A treponemal test (TP-PA, FTA-ABS, EIA, or CIA) usually stays positive for the rest of your life once you've had syphilis CDC Lab Recs, 2024. That's why diagnosis and follow-up rely on a second kind of test — a quantitative nontreponemal titer like the RPR or VDRL, which rises and falls with disease activity.

Cure is confirmed by the number, not by how you feel. After successful treatment, your titer should fall at least fourfold — for example, from 1:32 down to 1:8 — over the months of follow-up. A fourfold rise instead, say 1:8 climbing to 1:32, points to reinfection or, less often, treatment failure. Because the lab compares those numbers directly, it helps enormously to know your titer at the time you were cured.

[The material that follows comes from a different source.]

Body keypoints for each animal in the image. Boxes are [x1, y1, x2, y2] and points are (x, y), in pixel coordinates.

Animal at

Keep a copy of that result.

Sorting reinfection from genuine failure usually comes down to the story plus the titer. A clear new exposure, a sharp titer rise, and fresh symptoms point to reinfection. A titer that never dropped after the original treatment, or that bounces back without a new exposure, raises the question of failure or undertreatment, and sometimes prompts a check for hidden neurosyphilis. Your clinician makes that call; your job is to report new partners honestly and to bring your prior numbers.

Preventing it next time

Since immunity isn't an option, prevention is about reducing exposure and catching infections early. The basics still work: correct and consistent condom use, mutual monogamy with a partner who has tested negative, and routine screening for anyone at ongoing risk. Condoms reduce but don't eliminate risk, because syphilis spreads through skin and mucous-membrane contact with a sore — including sores in the mouth or throat, which is why oral syphilis can transmit during oral sex even with a condom used elsewhere.

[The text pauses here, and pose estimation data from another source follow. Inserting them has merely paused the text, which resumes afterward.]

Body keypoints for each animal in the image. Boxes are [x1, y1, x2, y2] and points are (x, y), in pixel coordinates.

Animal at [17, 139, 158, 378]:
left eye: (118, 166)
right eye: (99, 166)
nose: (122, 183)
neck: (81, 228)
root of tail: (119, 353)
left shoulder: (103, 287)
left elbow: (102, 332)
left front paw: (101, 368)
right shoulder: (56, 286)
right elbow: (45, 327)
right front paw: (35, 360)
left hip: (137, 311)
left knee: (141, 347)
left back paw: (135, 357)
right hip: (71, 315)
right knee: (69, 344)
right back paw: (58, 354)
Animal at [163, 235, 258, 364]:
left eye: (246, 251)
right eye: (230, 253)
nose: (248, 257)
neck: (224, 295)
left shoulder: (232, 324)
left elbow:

There's also a newer tool. DoxyPEP — a dose of doxycycline taken within 72 hours after sex — reduced syphilis acquisition by about 73% in CDC's 2024 guidance and is recommended through shared decision-making for men who have sex with men and transgender women who've had a bacterial STI in the past year CDC DoxyPEP, 2024. It isn't for everyone, and it's a conversation to have with a clinician, not a self-prescription.

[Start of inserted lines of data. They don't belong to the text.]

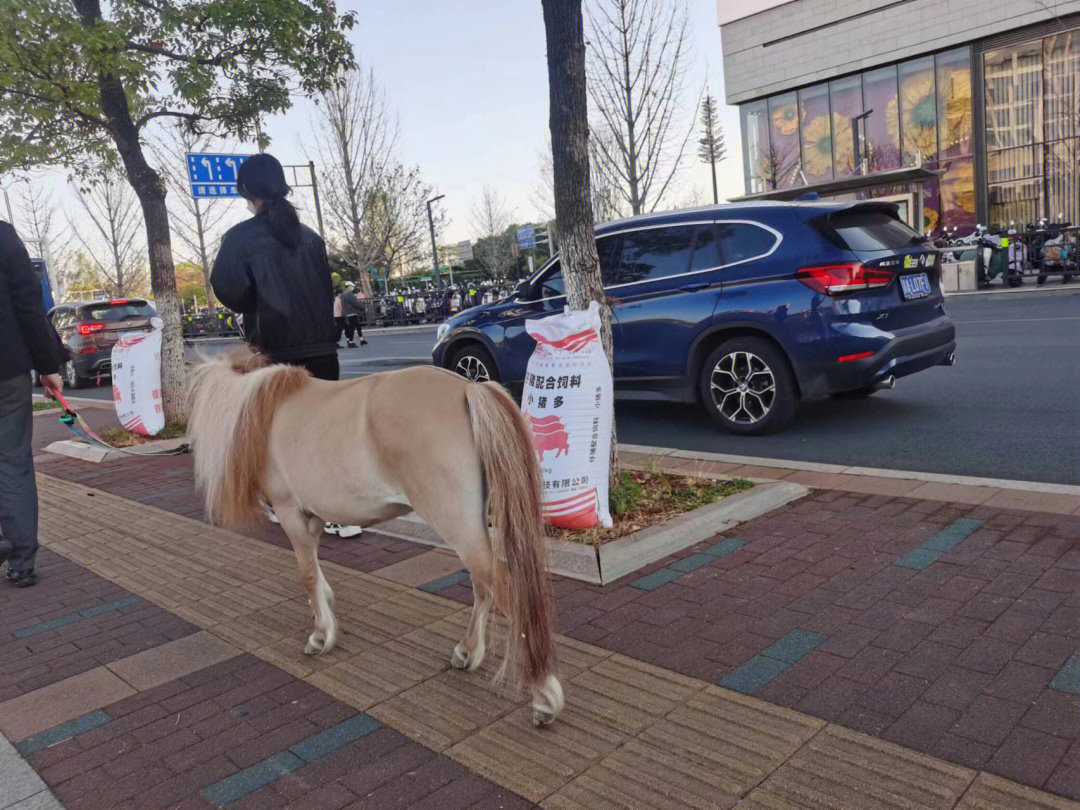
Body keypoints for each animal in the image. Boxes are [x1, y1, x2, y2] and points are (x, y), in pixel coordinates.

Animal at [187, 345, 565, 725]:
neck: (267, 410)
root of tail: (469, 389)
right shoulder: (313, 517)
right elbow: (316, 572)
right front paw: (326, 609)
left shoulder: (289, 511)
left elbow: (306, 574)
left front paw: (321, 635)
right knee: (483, 585)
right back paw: (468, 652)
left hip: (456, 523)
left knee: (501, 586)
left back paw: (544, 693)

If you're pregnant or planning to be, prevention takes on extra weight. Untreated syphilis in pregnancy harms the baby in 50 to 80% of cases, and congenital syphilis nearly doubled in four years — from 2,163 cases in 2020 to 3,882 in 2023, the highest in decades. Prenatal screening plus penicillin prevents almost all of it. See syphilis in pregnancy for screening timing in pregnancy.

When to retest

There are two separate testing questions, and people mix them up. The first is follow-up after treatment to confirm you're cured. The second is screening for a possible new infection.

SituationWhat to doTiming
Confirming cure after primary/secondary syphilisRepeat quantitative RPR/VDRL titerAt 6 and 12 months
Confirming cure after latent syphilisRepeat quantitative RPR/VDRL titerAt 6, 12, and 24 months
Checking for a new exposure after a recent partnerFull screening (treponemal + nontreponemal)Allow the window period; retest if early test is negative

Timing matters for new exposures because syphilis has a real blind spot. The chancre typically shows up about three weeks after exposure, and antibodies can take up to two more weeks after that to turn a test positive StatPearls. A negative test soon after a risky encounter doesn't clear you — retest rather than trusting it. Our guide on when to test after exposure walks through the windows; when you're ready, you can get tested or compare testing providers first.

When to see a clinician

Get evaluated promptly if you notice a new painless sore, a body rash (especially on the palms or soles), swollen lymph nodes, or unexplained patchy hair loss after a possible exposure — these are classic signs of a fresh infection. Reach out, too, if your post-treatment titer rises rather than falls, or if a new partner tests positive.

Treat any new vision change, hearing change, severe headache, or neurological symptom as an emergency. Syphilis can invade the eyes or nervous system at any stage; ocular and neurosyphilis aren't only late complications, and they need urgent, specialized treatment. Don't wait for a routine appointment if your eyes or nerves are involved.